Putting together a multinational team and bringing it to China would take “weeks, not days”, Ryan said. He cited challenges of logistics and “health risk management”, an apparent reference to the quarantine.
And if students are barred from our universities they’ll be in trouble, says the Times.
Universities face “financial wipeout” if Chinese students stop coming to Britain, with ministers braced for £50bn in lost investment across the economy amid rising tensions with Beijing.
Last week, the UK government said mobile providers were banned from buying Huawei 5G equipment from next year. They must remove Chinese 5G kit from their networks by 2027.
The move has sparked fears of retaliatory measures, with China’s ambassador to London warning that the UK may no longer be an “open, fair and non-discriminatory” destination for foreign firms.
Higher education, tourism and nuclear power are all vulnerable to sanctions or a slowdown in Chinese investment. The UK imports £49bn of Chinese goods and services, and exports £30.7bn to the world’s most populous nation.
There’s a huge backlog in applications, says the Telegraph.
Families have been forced to cancel holidays because of delays of up to four months to process their passport applications, an investigation by The Telegraph has found.
Angry travellers have had to wait as long as 143 days for their passport requests to be completed, forcing them to put on hold their holidays, visits to relatives not seen since before the pandemic or even mortgage applications for new house deals.
The passport office’s premium fast-track service and face-to-face interviews required for first passports are suspended as it struggles to get its 2,000 staff back to work in their offices while maintaining social distancing.
There’ll be a boost to northern railways this week, says the Times.
Ministers will clear the way for a £6bn investment in railways in the north of England this week.
Grant Shapps, the transport secretary, is to announce the creation of a Northern Transport Acceleration Council to deliver an upgrade to the trans-Pennine route which will electrify the lines between Manchester and Leeds.
The new council is designed to deliver Boris Johnson’s “Project Speed” commitment to speed up national infrastructure spending.
In a sign of the government’s determination to get shovels in the ground, a dedicated government minister will sit on the council and Shapps will attend some of the meetings.
The Morning Star can hardly believe what it’s reporting.
ON MARCH 23 2020, the Tory government — yes that’s right, those ideological champions of privatisation and the invisible hand of the market — took “temporary” control of our railways.
The arrangement in March was set to last for six months, but it’s now clear that the old franchising business as usual simply won’t work.
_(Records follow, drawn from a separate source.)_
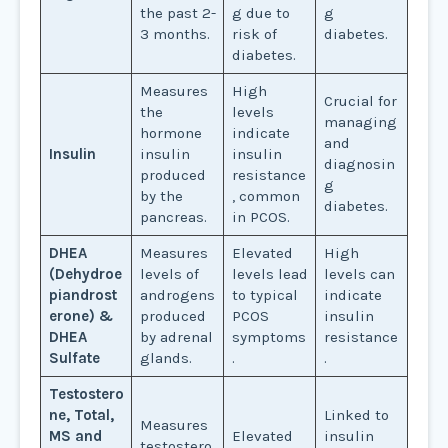
the past 2-
g due to
g
3 months.
risk of
diabetes.
diabetes.
Measures
High
Crucial for
the
levels
managing
hormone
indicate
and
Insulin
insulin
insulin
diagnosin
produced
resistance
g
by the
, common
diabetes.
pancreas.
in PCOS.
DHEA
Measures
Elevated
High
(Dehydroe
levels of
levels lead
levels can
piandrost
androgens
to typical
indicate
erone) &
produced
PCOS
insulin
DHEA
by adrenal
symptoms
resistance
Sulfate
glands.
.
.
Testostero
ne, Total,
Linked to
Measures
MS and
Elevated
insulin
testostero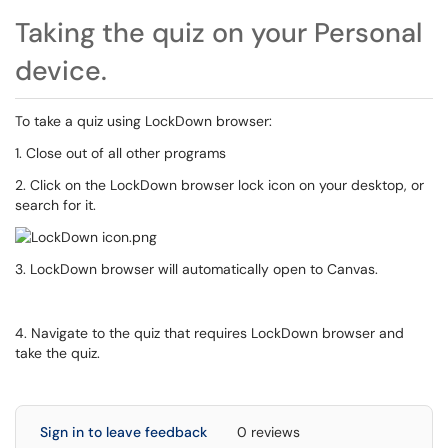
Taking the quiz on your Personal
device.
To take a quiz using LockDown browser:
1. Close out of all other programs
2. Click on the LockDown browser lock icon on your desktop, or
search for it.
3. LockDown browser will automatically open to Canvas.
4. Navigate to the quiz that requires LockDown browser and
take the quiz.
Sign in to leave feedback
0 reviews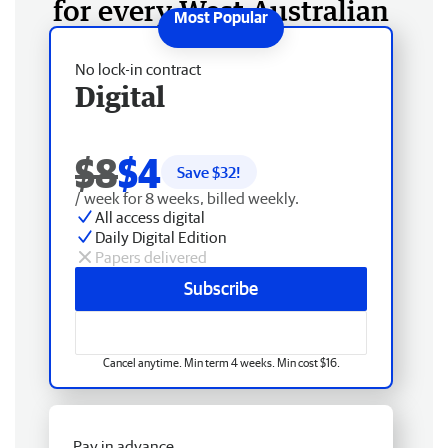
for every West Australian
No lock-in contract
Digital
$8
$4
Save $
32
!
/ week for 8 weeks, billed weekly.
All access digital
Daily Digital Edition
Papers delivered
Subscribe
Cancel anytime. Min term 4 weeks. Min cost $16.
Pay in advance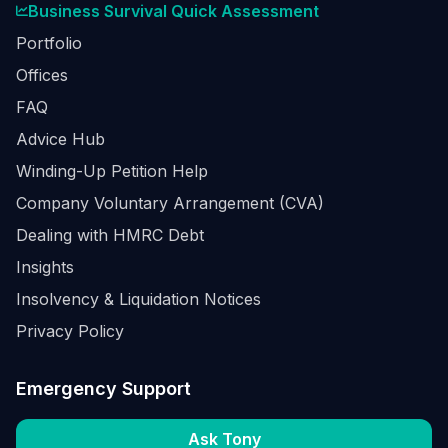
Business Survival Quick Assessment
Portfolio
Offices
FAQ
Advice Hub
Winding-Up Petition Help
Company Voluntary Arrangement (CVA)
Dealing with HMRC Debt
Insights
Insolvency & Liquidation Notices
Privacy Policy
Emergency Support
Ask Tony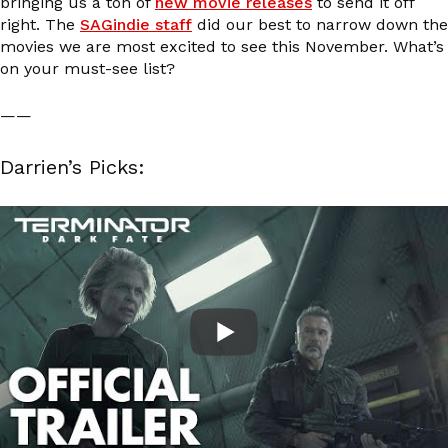
bringing us a ton of
new movie releases
to send it off
right. The
SAGindie staff
did our best to narrow down the
movies we are most excited to see this November. What’s
on your must-see list?
——
Darrien’s Picks: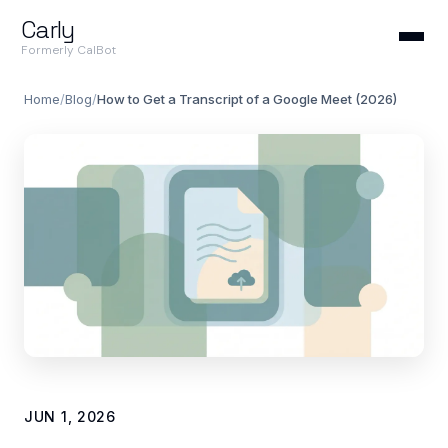
Carly
Formerly CalBot
Home
/
Blog
/
How to Get a Transcript of a Google Meet (2026)
JUN 1, 2026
Guaranteed payouts to shareholders regardless of how rail services were run were a complete scandal and must never be allowed to return.
Throughout the pandemic, our railways are keeping vital services running to get our key workers to where they need to be and safely home again and to ensure food supplies and medicines get to our shops and pharmacies — clearly showing just how essential they are to our well-being.
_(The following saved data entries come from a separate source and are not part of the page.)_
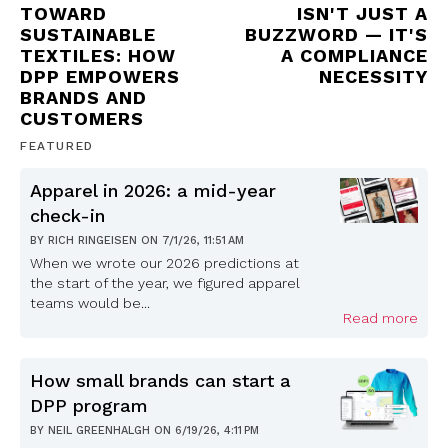
TOWARD
ISN'T JUST A
SUSTAINABLE
BUZZWORD — IT'S
TEXTILES: HOW
A COMPLIANCE
DPP EMPOWERS
NECESSITY
BRANDS AND
CUSTOMERS
FEATURED
Apparel in 2026: a mid-year
check-in
BY
RICH RINGEISEN
ON
7/1/26, 11:51 AM
When we wrote our 2026 predictions at
the start of the year, we figured apparel
teams would be...
Read more
How small brands can start a
DPP program
BY
NEIL GREENHALGH
ON
6/19/26, 4:11 PM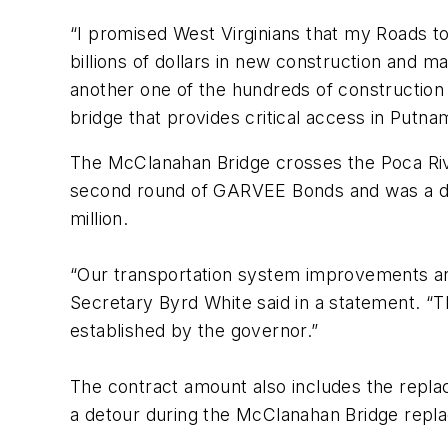
“I promised West Virginians that my Roads 
billions of dollars in new construction and 
another one of the hundreds of construction
bridge that provides critical access in Putn
The McClanahan Bridge crosses the Poca Riv
second round of GARVEE Bonds and was a desi
million.
“Our transportation system improvements ar
Secretary Byrd White said in a statement. “T
established by the governor.”
The contract amount also includes the rep
a detour during the McClanahan Bridge repla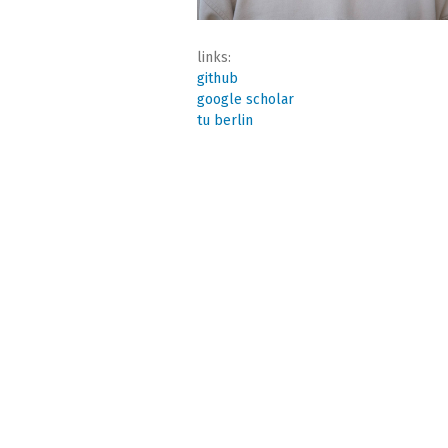
links:
github
google scholar
tu berlin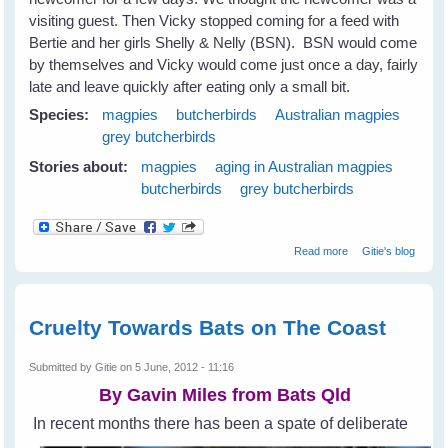
visiting guest. Then Vicky stopped coming for a feed with
Bertie and her girls Shelly & Nelly (BSN). BSN would come
by themselves and Vicky would come just once a day, fairly
late and leave quickly after eating only a small bit.
Species:
magpies
butcherbirds
Australian magpies
grey butcherbirds
Stories about:
magpies
aging in Australian magpies
butcherbirds
grey butcherbirds
about Magpies
Read more
Gitie's blog
and Old Age
Cruelty Towards Bats on The Coast
Submitted by
Gitie
on 5 June, 2012 - 11:16
By Gavin Miles from
Bats Qld
In recent months there has been a spate of deliberate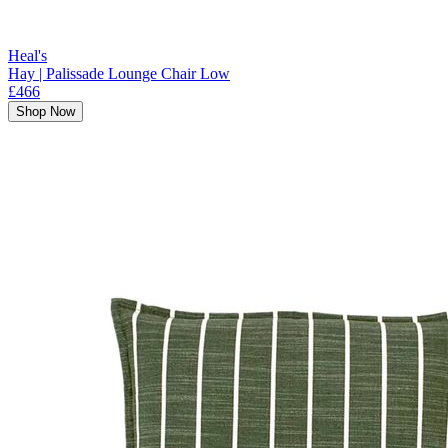
Heal's
Hay | Palissade Lounge Chair Low
£466
Shop Now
But back to privatisation. Let’s recap the “highlights.”
The Telegraph says you should train your dog to get used to you wearing a mask.
Dogs are scared of face masks, owners have been warned, as experts say you should be wary before taking them on public transport again.
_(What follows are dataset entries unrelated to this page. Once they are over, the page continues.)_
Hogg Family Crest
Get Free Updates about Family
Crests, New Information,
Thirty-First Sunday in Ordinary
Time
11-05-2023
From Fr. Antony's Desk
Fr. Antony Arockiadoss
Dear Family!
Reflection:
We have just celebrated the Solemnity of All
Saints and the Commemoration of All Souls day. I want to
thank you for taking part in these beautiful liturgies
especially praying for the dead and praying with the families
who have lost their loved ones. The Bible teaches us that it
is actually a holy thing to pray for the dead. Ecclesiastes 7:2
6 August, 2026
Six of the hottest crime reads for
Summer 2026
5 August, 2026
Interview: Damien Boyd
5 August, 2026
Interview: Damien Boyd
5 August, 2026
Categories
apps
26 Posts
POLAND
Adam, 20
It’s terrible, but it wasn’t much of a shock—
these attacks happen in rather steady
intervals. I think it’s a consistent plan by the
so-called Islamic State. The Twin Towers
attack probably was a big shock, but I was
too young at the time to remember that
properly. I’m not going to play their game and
While masks have come as quite an adjustment for Britons, man’s best friend is also struggling to come to terms with the new addition to their owners wardrobe.
Animal behaviourists have warned that everyone suddenly covering their faces could scare dogs. It is currently mandatory to wear face masks when on public transport, with this expected to be extended to shops and supermarkets in England from July 24. Those who do not wear masks risk being slapped with a £100 fine.
But the animal charity Dog Trust has said the addition of face masks could make our canine pets feel “confused” and “concerned” as they can’t read human facial expressions.